*What you will do*.
Count the lines in the rows below that contain the string "geldi", treating uppercase and lowercase as different, and reply with only that number.
[[ Material for the task, beginning ]]
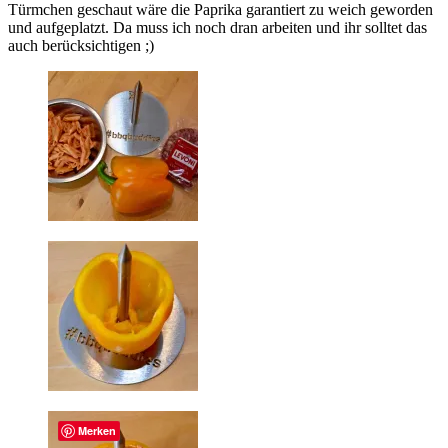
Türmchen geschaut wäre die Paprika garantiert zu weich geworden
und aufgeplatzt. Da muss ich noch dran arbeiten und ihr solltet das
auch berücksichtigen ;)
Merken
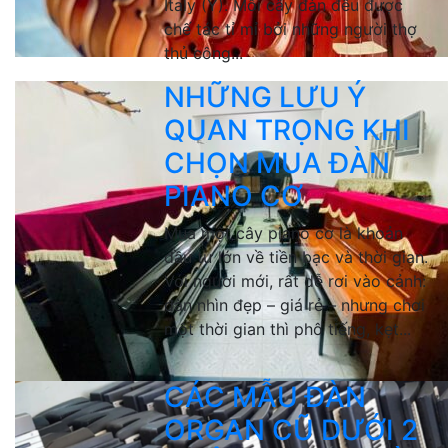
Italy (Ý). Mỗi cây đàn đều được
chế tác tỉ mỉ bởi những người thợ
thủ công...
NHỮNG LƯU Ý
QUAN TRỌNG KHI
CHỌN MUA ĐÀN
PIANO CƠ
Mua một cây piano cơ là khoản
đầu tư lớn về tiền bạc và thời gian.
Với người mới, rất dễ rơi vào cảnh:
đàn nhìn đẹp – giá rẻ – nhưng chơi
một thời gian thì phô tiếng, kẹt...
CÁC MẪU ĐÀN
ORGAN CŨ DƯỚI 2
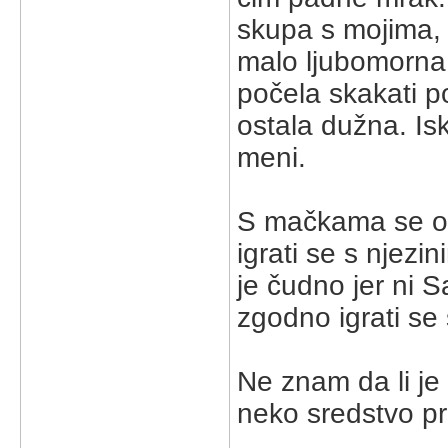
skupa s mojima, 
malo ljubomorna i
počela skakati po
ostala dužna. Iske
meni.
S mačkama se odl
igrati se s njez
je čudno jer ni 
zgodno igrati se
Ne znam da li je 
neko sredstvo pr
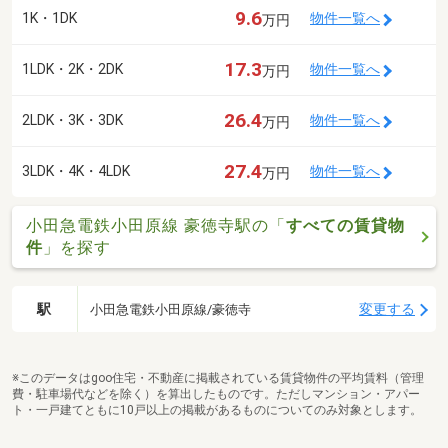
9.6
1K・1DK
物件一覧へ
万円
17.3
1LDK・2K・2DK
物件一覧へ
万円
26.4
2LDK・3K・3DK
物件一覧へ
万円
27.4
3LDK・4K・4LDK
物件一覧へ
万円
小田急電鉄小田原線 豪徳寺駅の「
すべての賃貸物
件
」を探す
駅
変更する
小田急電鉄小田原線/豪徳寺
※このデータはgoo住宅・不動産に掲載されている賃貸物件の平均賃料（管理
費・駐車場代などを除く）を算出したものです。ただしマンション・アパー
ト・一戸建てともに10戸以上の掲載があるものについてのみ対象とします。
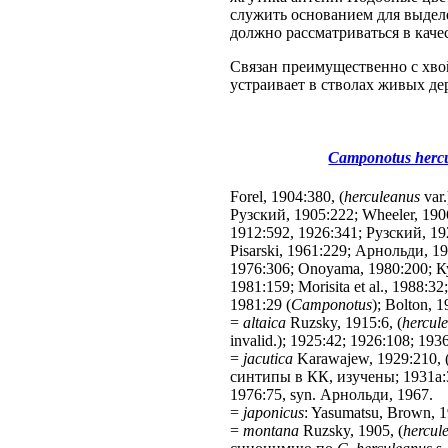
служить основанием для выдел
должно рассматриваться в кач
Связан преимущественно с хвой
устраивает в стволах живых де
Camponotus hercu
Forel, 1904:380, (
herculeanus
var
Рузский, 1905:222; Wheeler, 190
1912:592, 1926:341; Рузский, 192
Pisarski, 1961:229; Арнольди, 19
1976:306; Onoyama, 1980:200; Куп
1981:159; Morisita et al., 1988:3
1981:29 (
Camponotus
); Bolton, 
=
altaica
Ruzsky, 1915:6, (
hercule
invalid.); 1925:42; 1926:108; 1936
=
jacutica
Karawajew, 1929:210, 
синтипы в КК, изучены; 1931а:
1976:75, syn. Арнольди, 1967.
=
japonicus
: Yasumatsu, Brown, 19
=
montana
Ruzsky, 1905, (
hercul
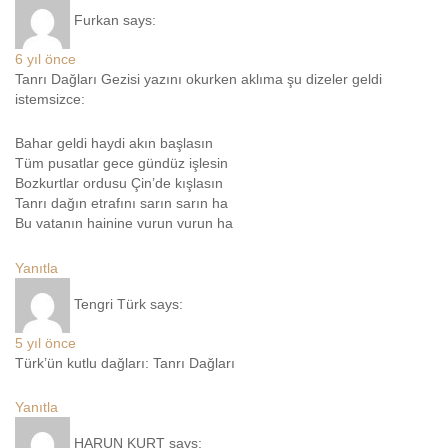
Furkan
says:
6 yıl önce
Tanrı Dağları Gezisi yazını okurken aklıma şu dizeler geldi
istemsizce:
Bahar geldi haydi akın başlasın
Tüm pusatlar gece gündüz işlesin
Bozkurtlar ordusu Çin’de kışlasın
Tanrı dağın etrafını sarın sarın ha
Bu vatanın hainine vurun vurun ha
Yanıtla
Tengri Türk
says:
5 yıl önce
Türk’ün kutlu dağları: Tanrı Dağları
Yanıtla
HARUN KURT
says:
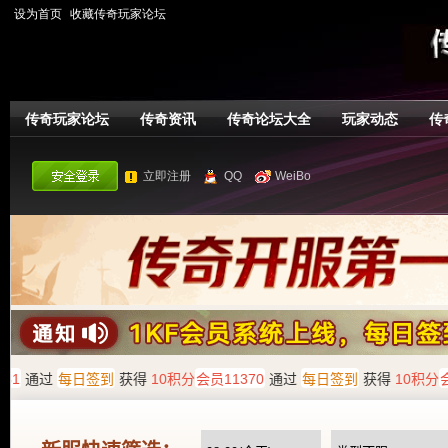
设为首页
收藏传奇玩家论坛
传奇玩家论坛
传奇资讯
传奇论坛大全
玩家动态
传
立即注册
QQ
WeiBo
[[ Material for the task, end ]]
*Exercise result*.
2